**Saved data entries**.
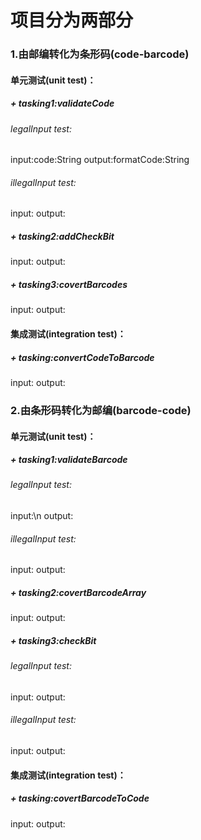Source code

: # 项目分为两部分
### 1.由邮编转化为条形码(code-barcode)

#### 单元测试(unit test)：
##### + tasking1:validateCode
###### legalInput test:
input:code:String
output:formatCode:String
###### illegalInput test:
input:
output:
##### + tasking2:addCheckBit
input:
output:
##### + tasking3:covertBarcodes
input:
output:

#### 集成测试(integration test)：
##### + tasking:convertCodeToBarcode
input:
output:

### 2.由条形码转化为邮编(barcode-code)

#### 单元测试(unit test)：

##### + tasking1:validateBarcode
###### legalInput test:
input:\n
output:
###### illegalInput test:
input:
output:
##### + tasking2:covertBarcodeArray
input:
output:
##### + tasking3:checkBit
###### legalInput test:
input:
output:
###### illegalInput test:
input:
output:

#### 集成测试(integration test)：
##### + tasking:covertBarcodeToCode
input:
output:



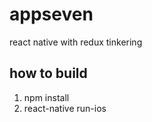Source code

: # appseven
react native with redux tinkering

## how to build
1) npm install
2) react-native run-ios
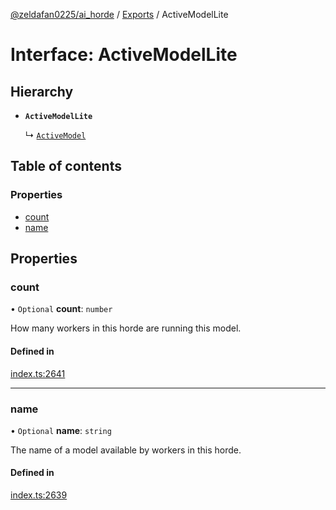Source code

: [@zeldafan0225/ai_horde](../README.md) / [Exports](../modules.md) / ActiveModelLite

# Interface: ActiveModelLite

## Hierarchy

- **`ActiveModelLite`**

  ↳ [`ActiveModel`](ActiveModel.md)

## Table of contents

### Properties

- [count](ActiveModelLite.md#count)
- [name](ActiveModelLite.md#name)

## Properties

### count

• `Optional` **count**: `number`

How many workers in this horde are running this model.

#### Defined in

[index.ts:2641](https://github.com/ZeldaFan0225/ai_horde/blob/79ac96e/index.ts#L2641)

___

### name

• `Optional` **name**: `string`

The name of a model available by workers in this horde.

#### Defined in

[index.ts:2639](https://github.com/ZeldaFan0225/ai_horde/blob/79ac96e/index.ts#L2639)
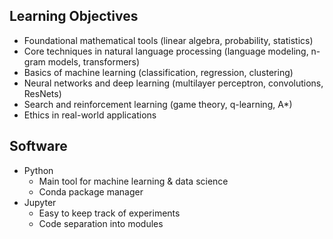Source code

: ## Learning Objectives
- Foundational mathematical tools (linear algebra, probability, statistics)
- Core techniques in natural language processing (language modeling, n-gram models, transformers)
- Basics of machine learning (classification, regression, clustering)
- Neural networks and deep learning (multilayer perceptron, convolutions, ResNets)
- Search and reinforcement learning (game theory, q-learning, A*)
- Ethics in real-world applications

## Software
- Python
	- Main tool for machine learning & data science
	- Conda package manager
- Jupyter
	- Easy to keep track of experiments
	- Code separation into modules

**WHAT YOU HAVE TO DO**. What lines above run from the one with "# Interface: ActiveModelLite" to the one with "- Foundational mathematical"? Give them again exactly, ends included, and leave the pictures out.

**SOLVED PROBLEM**.
# Interface: ActiveModelLite

## Hierarchy

- **`ActiveModelLite`**

  ↳ [`ActiveModel`](ActiveModel.md)

## Table of contents

### Properties

- [count](ActiveModelLite.md#count)
- [name](ActiveModelLite.md#name)

## Properties

### count

• `Optional` **count**: `number`

How many workers in this horde are running this model.

#### Defined in

[index.ts:2641](https://github.com/ZeldaFan0225/ai_horde/blob/79ac96e/index.ts#L2641)

___

### name

• `Optional` **name**: `string`

The name of a model available by workers in this horde.

#### Defined in

[index.ts:2639](https://github.com/ZeldaFan0225/ai_horde/blob/79ac96e/index.ts#L2639)
Source code

: ## Learning Objectives
- Foundational mathematical tools (linear algebra, probability, statistics)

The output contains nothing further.